Через два часа после этого, два человека облетали новые машины в раздельной паре. Я и гвардии полковник Кожедуб. Как и я, он имел допуск на машину первой серии. Взлетали мы с разрывом в две минуты. Мне он вопросов не задавал: че там лейтенант знает?! Мы сели, нас дозаправили, и Василий Сталин поставил задачу на учебный бой. А человек не может сразу освоить те новшества, которые мы там накрутили. Я только попросил зарядить пушки, хотя бы холостыми.

– Для чего?

– Покажу несколько новинок, придуманных именно для такого исполнения машины, мне важно знать дистанцию, с которой товарищ полковник открывает огонь. Покажет это пламя выстрела.

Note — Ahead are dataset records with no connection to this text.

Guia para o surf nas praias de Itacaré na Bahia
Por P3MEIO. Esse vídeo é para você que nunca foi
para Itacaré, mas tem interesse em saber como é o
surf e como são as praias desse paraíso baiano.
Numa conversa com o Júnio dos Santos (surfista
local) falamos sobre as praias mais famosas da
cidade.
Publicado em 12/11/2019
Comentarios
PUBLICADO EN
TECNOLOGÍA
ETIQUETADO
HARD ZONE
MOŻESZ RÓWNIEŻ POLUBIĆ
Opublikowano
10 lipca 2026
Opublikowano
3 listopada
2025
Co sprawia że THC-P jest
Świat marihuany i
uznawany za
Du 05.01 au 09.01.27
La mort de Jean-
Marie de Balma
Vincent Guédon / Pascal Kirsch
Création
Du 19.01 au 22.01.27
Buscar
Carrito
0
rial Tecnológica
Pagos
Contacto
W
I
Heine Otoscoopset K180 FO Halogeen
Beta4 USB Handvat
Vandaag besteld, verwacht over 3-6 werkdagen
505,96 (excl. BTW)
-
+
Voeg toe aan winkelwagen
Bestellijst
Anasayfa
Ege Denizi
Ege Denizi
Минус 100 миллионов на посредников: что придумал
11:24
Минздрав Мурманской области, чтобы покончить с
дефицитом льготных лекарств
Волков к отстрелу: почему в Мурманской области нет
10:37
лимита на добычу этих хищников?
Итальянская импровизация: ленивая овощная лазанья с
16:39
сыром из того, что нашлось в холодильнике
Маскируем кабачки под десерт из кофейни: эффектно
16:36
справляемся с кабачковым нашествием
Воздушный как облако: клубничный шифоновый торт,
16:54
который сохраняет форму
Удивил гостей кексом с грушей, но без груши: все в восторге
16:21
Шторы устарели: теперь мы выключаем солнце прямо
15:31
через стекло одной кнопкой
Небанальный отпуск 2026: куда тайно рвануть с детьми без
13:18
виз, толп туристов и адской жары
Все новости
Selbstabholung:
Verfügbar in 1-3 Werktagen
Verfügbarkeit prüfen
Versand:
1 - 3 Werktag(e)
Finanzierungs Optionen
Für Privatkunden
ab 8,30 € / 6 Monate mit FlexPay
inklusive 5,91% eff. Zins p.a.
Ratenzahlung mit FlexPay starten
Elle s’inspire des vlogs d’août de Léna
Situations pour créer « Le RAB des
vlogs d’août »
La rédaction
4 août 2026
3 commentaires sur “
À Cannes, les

Оруженцы воткнули два ящика на левый борт обоим. Взлет, расходимся, чтобы сойтись через минуту, я дал возможность сразу зайти мне в хвост и наблюдал за ним в панорамное зеркало, как на кобре. На них полковник еще не летал, а теперь и вряд ли сядет. Он подошел на дистанцию в триста метров, и чуть ли не одновременно с появлением пламени выстрела слева, я ушел в правый вираж с набором высоты и использовал первую ступень форсажа, почти мгновенно оторвавшись на 150-200 метров, снял дубляж с воздушного тормоза и поднял только правые. С одного виража оказался у него за спиной. Задрал машину вверх и дал вторую ступень форсажа, оказавшись выше него метров на 500. Большего из машины было не вытянуть, перевалился через правое крыло, разогнался на первом, тормознул и пристроился сзади. Огня я не открывал. Этого делать не стоило.

– Лихо! Все, посадка! Извини, я так не умею.

– Научитесь, товарищ гвардии полковник. И я, с удовольствием, у Вас поучусь, и вам покажу, как это делается. Это – другая машина.

Он включал форсаж, дважды, но не менял сечение. Ускорение было, но не такое стремительное, как у меня. Я на бесфорсажных никогда не летал, кроме вертолетов. Мы сели, я подошел получить замечания, но мне рапортовал сам Иван Никитович:

– Товарищ лейтенант, полковник Кожедуб дважды условно сбит. Иван. – представился он и протянул мне руку.

– Андрей.

– Покажешь, все покажешь!

– Спарка нужна, чтобы руки, ноги и голова запомнили.

– Заметано.


Это было на старте, подскочил «козлик» и мы подъехали к СКП.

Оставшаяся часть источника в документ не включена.